Tuesday, May 24, 2011

Vol 1:20 Being a Missional People: Living as "Living Stones"

Being connected to Jesus Christ as his disciples, as ones who worship him, we are in danger of others identifying us with their images of him. Many of go about trying to change the image of Christ in the world so that we in the wake of such renewed imagining of Jesus, we may become more accepted as well.

Yet, too many do not know who Jesus is. That is not a new problem – Jesus has always been misunderstood – even by us. Too many have an emaciated view of Christ – Jesus was merely a religious teacher, having religious things to say, trying to bring spirituality into the real world. But such an emaciated image of Jesus would have little impact upon society – and perhaps some indeed do believe he was unable to pass muster in the “real world.”

Peter in his first epistle writes: “As you come to him, the living stone – rejected by human beings but chosen by God and precious to him – you also, like living stones are being built into a spiritual house to be a holy priesthood, offering spiritual sacrifices acceptable to God through Jesus Christ” (1 Peter 2: 2-3).

How does this define us as missional people? How are we to be in a world that misunderstands Jesus?

Jesus is the stone the builders rejected. When Jesus was asked to explain the parable of the tenants in Luke 20 – the parable in which those who were minding the vineyard thought they could inherit the vineyard by killing the owner’s son – he asked them the meaning of Psalm 118:22 “the stone the builders rejected has become the cornerstone.”

Jesus who is rejected by all – because Jesus does not fit preconceived categories of who Jesus ought to be, is the one through whom God builds a whole new kind of building in the world – not made with stones and mortar, but with Jesus as the cornerstone and recreated human beings as living stones who identify with Christ Jesus – signified by the act of baptism. In identifying with the Rejected One, we too are rejected ones – but it is in this particularity that we are the missional people of God in the world, whom God uses as building blocks to create a whole new world (cf. Paul Stookey’s song Building Block.)

God engages, not those who are the greatest or most gifted, nor the most politically astute, nor the most powerfully situated to bring about God’s redemptive mission of creating a whole new world. God seeks out those who are marginalized, those who are rejected, to identify with the Son of God who has been rejected – for through him – the cornerstone, God connects living stones in order to build a new spiritual building, a whole new community of people, a living community of people who through their lives and their living bring about God’s will on earth, just as it is in heaven.

As we read through the rest of Peter’s epistle, we discover that living missionally, doing good, involves suffering, suffering that comes through identifying with Jesus Christ. In Christ, we are a people born into a living hope (1 Peter 1:3) and are called to live as foreigners, as aliens (1 Peter 1:17), and are the ones through whom God is building a new community, a community of living stones who are filled with a living hope in order to be a sign, foretaste, and instrument of God always breaking in reign in order to make the world new.

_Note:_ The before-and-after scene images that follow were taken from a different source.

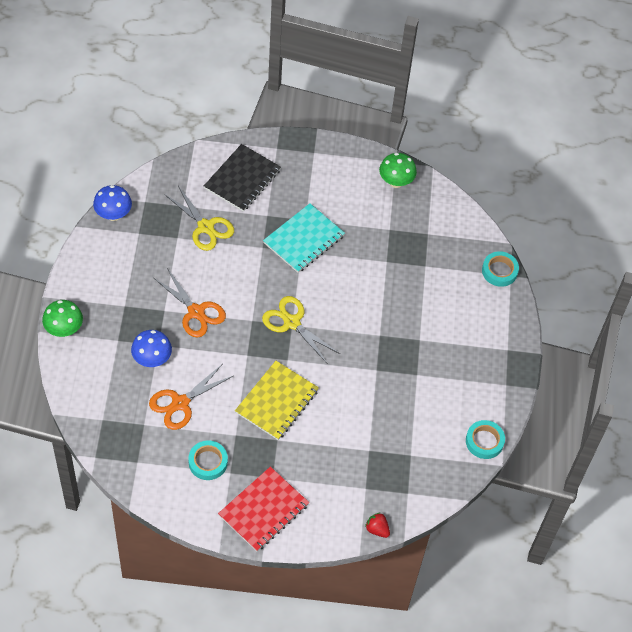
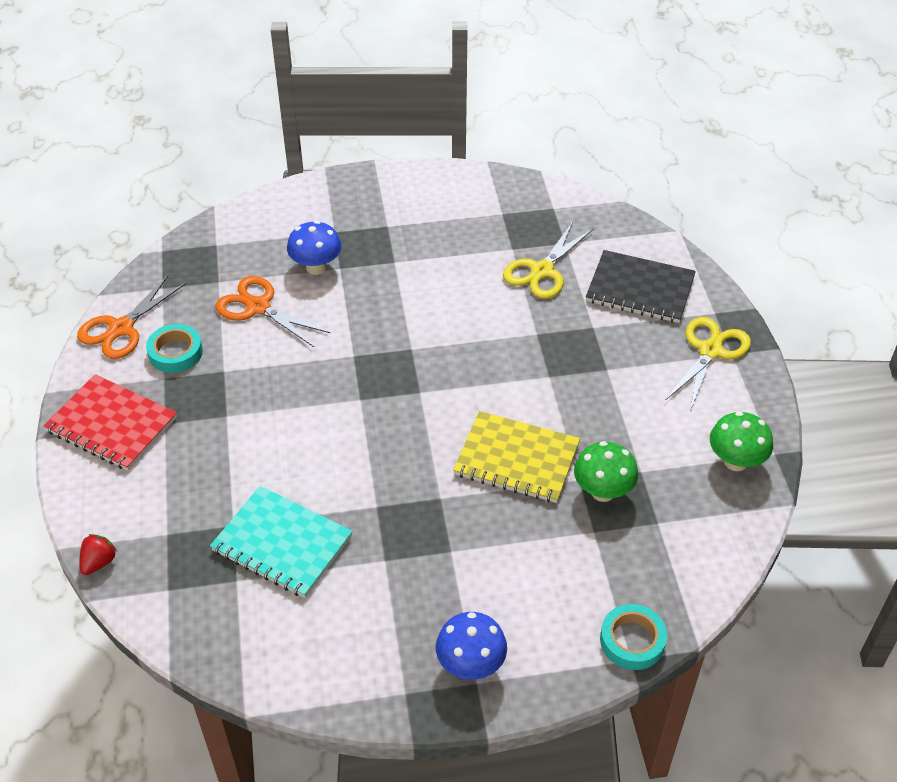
camera: 80 degrees right, 10 degrees down
(64, 329) = (334, 185): green mushroom -> green mushroom (603, 491)
(113, 214) = (519, 186): blue mushroom -> blue mushroom (470, 665)
(196, 312) = (403, 291): orange scissors -> orange scissors (121, 328)
(277, 401) = (287, 402): yellow notebook -> yellow notebook (516, 459)
(292, 323) = (423, 391): yellow scissors -> yellow scissors (710, 351)
(304, 239) = (571, 374): turquoise notebook -> turquoise notebook (282, 543)
(484, 441) = (285, 680): turquoise tape -> none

Whether we see ourselves as rejected or accepted all depends upon whom we focus our attention – if we try to follow after Jesus Christ but our attention is on the world – we will be ever battling being rejected, but if we live focused on God who has chosen and called us to be “a royal priesthood, a holy nation, God’s special possession” (1 Peter 2:9), then no matter how rejected we are as the missional people of God, we know we are accepted to participate with God in being a new community in an unfolding whole new world.